◆ EXERCISE OBJECTIVE
Exactly the lines from the beginning of the records to the line with "Step: Line up", both ends included, are to be given again, and pictures are to be left out.

◆ DATA SHOWN
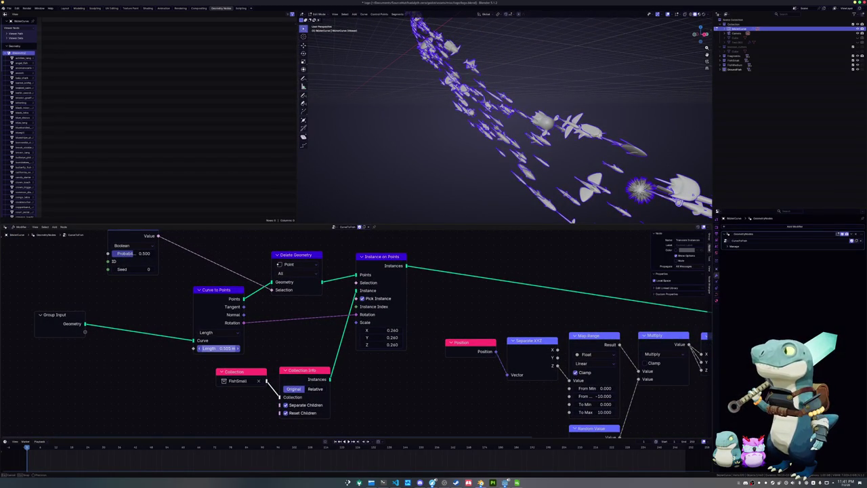
{"action": "mouse_move", "coordinate": [217, 348]}
{"action": "left_mouse_down"}
{"action": "mouse_move", "coordinate": [227, 357]}
{"action": "mouse_move", "coordinate": [196, 348]}
{"action": "mouse_move", "coordinate": [223, 348]}
{"action": "left_mouse_up"}
Step: Back in Object Mode, set the Curve to Points spacing Length to 0.1 m
{"action": "key", "text": "Tab"}
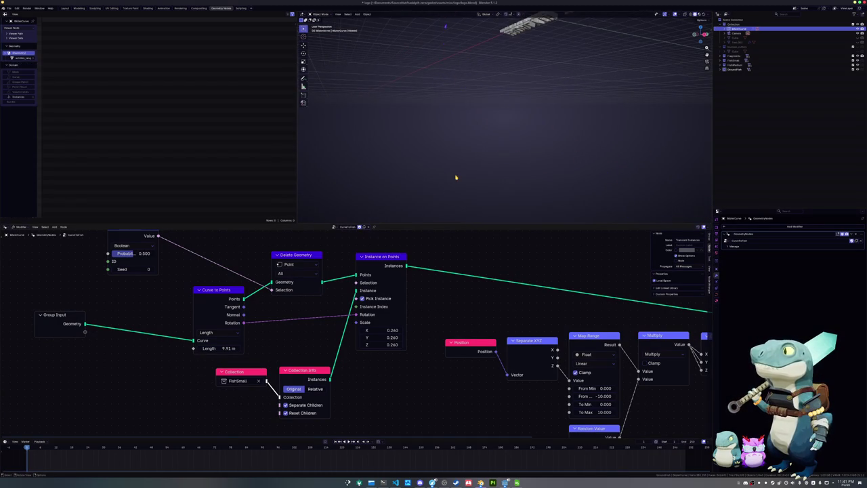
{"action": "middle_click_drag", "start_coordinate": [458, 170], "coordinate": [434, 147]}
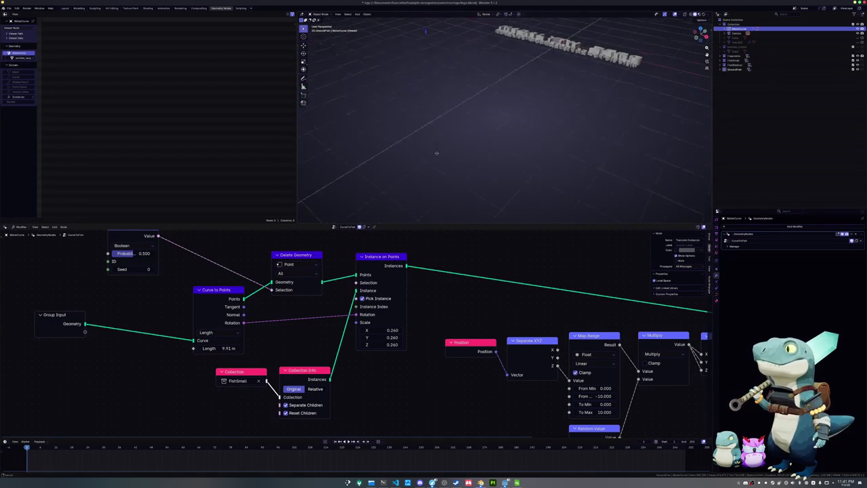
{"action": "left_click_drag", "start_coordinate": [219, 349], "coordinate": [206, 349]}
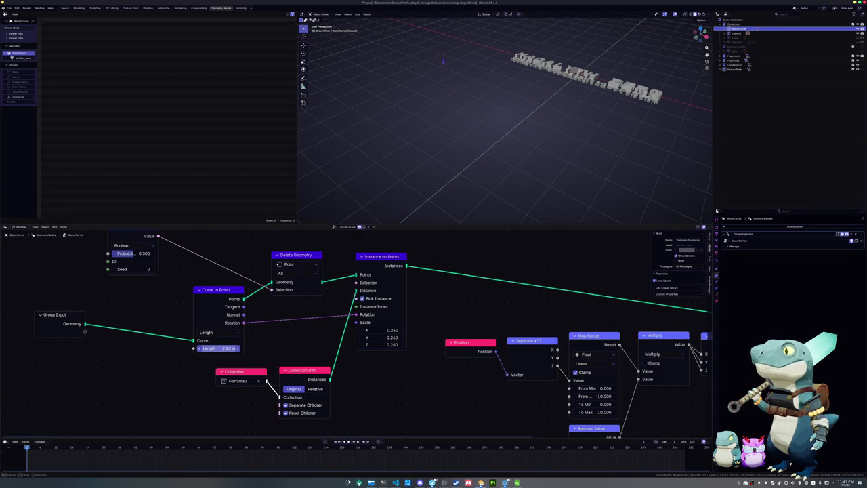
{"action": "mouse_move", "coordinate": [219, 348]}
{"action": "left_mouse_down"}
{"action": "mouse_move", "coordinate": [203, 348]}
{"action": "mouse_move", "coordinate": [218, 348]}
{"action": "left_mouse_up"}
{"action": "left_click", "coordinate": [219, 348]}
{"action": "type", "text": "0.1"}
{"action": "key", "text": "Return"}
Step: Shrink the Instance on Points scale to 0.25 on all axes
{"action": "middle_click_drag", "start_coordinate": [509, 194], "coordinate": [505, 151]}
{"action": "scroll", "coordinate": [505, 151], "scroll_direction": "up", "scroll_amount": 5}
{"action": "mouse_move", "coordinate": [469, 127]}
{"action": "middle_mouse_down"}
{"action": "mouse_move", "coordinate": [488, 130]}
{"action": "mouse_move", "coordinate": [485, 184]}
{"action": "mouse_move", "coordinate": [490, 132]}
{"action": "middle_mouse_up"}
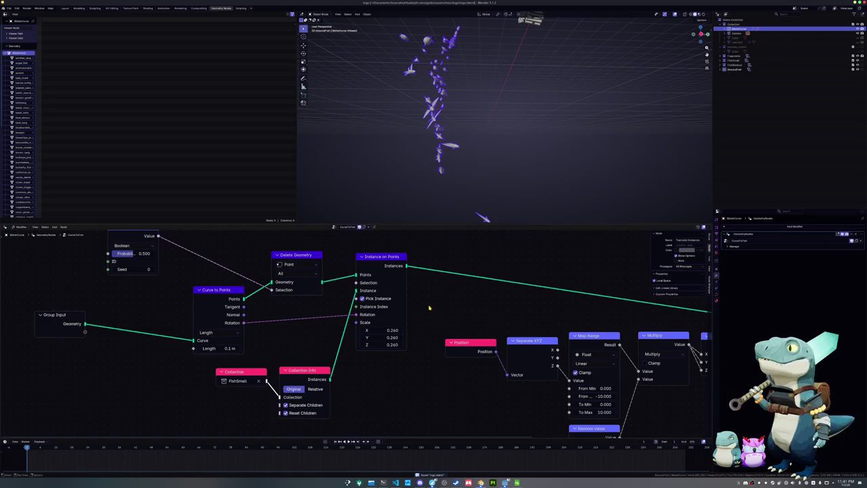
{"action": "mouse_move", "coordinate": [393, 330]}
{"action": "left_mouse_down"}
{"action": "mouse_move", "coordinate": [391, 344]}
{"action": "mouse_move", "coordinate": [390, 329]}
{"action": "left_mouse_up"}
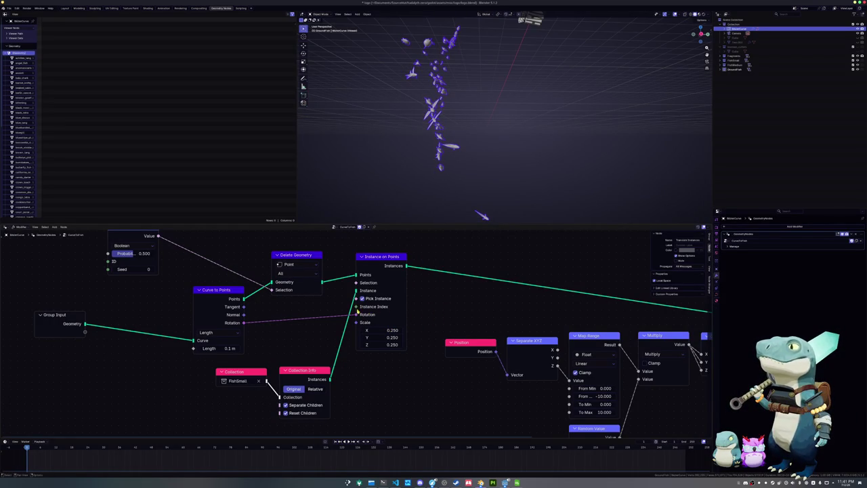
{"action": "mouse_move", "coordinate": [359, 283]}
{"action": "middle_mouse_down"}
{"action": "mouse_move", "coordinate": [322, 341]}
{"action": "mouse_move", "coordinate": [267, 334]}
{"action": "middle_mouse_up"}
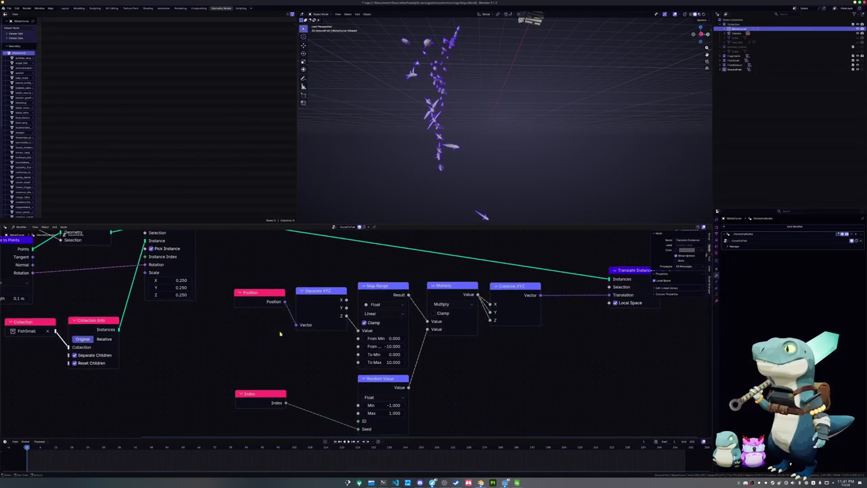
Step: Line up the Separate XYZ and Position nodes with their neighbours
{"action": "mouse_move", "coordinate": [475, 347]}
{"action": "middle_mouse_down"}
{"action": "mouse_move", "coordinate": [464, 315]}
{"action": "mouse_move", "coordinate": [446, 320]}
{"action": "middle_mouse_up"}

◆ TASK RESPONSE
{"action": "mouse_move", "coordinate": [217, 348]}
{"action": "left_mouse_down"}
{"action": "mouse_move", "coordinate": [227, 357]}
{"action": "mouse_move", "coordinate": [196, 348]}
{"action": "mouse_move", "coordinate": [223, 348]}
{"action": "left_mouse_up"}
Step: Back in Object Mode, set the Curve to Points spacing Length to 0.1 m
{"action": "key", "text": "Tab"}
{"action": "middle_click_drag", "start_coordinate": [458, 170], "coordinate": [434, 147]}
{"action": "left_click_drag", "start_coordinate": [219, 349], "coordinate": [206, 349]}
{"action": "mouse_move", "coordinate": [219, 348]}
{"action": "left_mouse_down"}
{"action": "mouse_move", "coordinate": [203, 348]}
{"action": "mouse_move", "coordinate": [218, 348]}
{"action": "left_mouse_up"}
{"action": "left_click", "coordinate": [219, 348]}
{"action": "type", "text": "0.1"}
{"action": "key", "text": "Return"}
Step: Shrink the Instance on Points scale to 0.25 on all axes
{"action": "middle_click_drag", "start_coordinate": [509, 194], "coordinate": [505, 151]}
{"action": "scroll", "coordinate": [505, 151], "scroll_direction": "up", "scroll_amount": 5}
{"action": "mouse_move", "coordinate": [469, 127]}
{"action": "middle_mouse_down"}
{"action": "mouse_move", "coordinate": [488, 130]}
{"action": "mouse_move", "coordinate": [485, 184]}
{"action": "mouse_move", "coordinate": [490, 132]}
{"action": "middle_mouse_up"}
{"action": "mouse_move", "coordinate": [393, 330]}
{"action": "left_mouse_down"}
{"action": "mouse_move", "coordinate": [391, 344]}
{"action": "mouse_move", "coordinate": [390, 329]}
{"action": "left_mouse_up"}
{"action": "mouse_move", "coordinate": [359, 283]}
{"action": "middle_mouse_down"}
{"action": "mouse_move", "coordinate": [322, 341]}
{"action": "mouse_move", "coordinate": [267, 334]}
{"action": "middle_mouse_up"}
Step: Line up the Separate XYZ and Position nodes with their neighbours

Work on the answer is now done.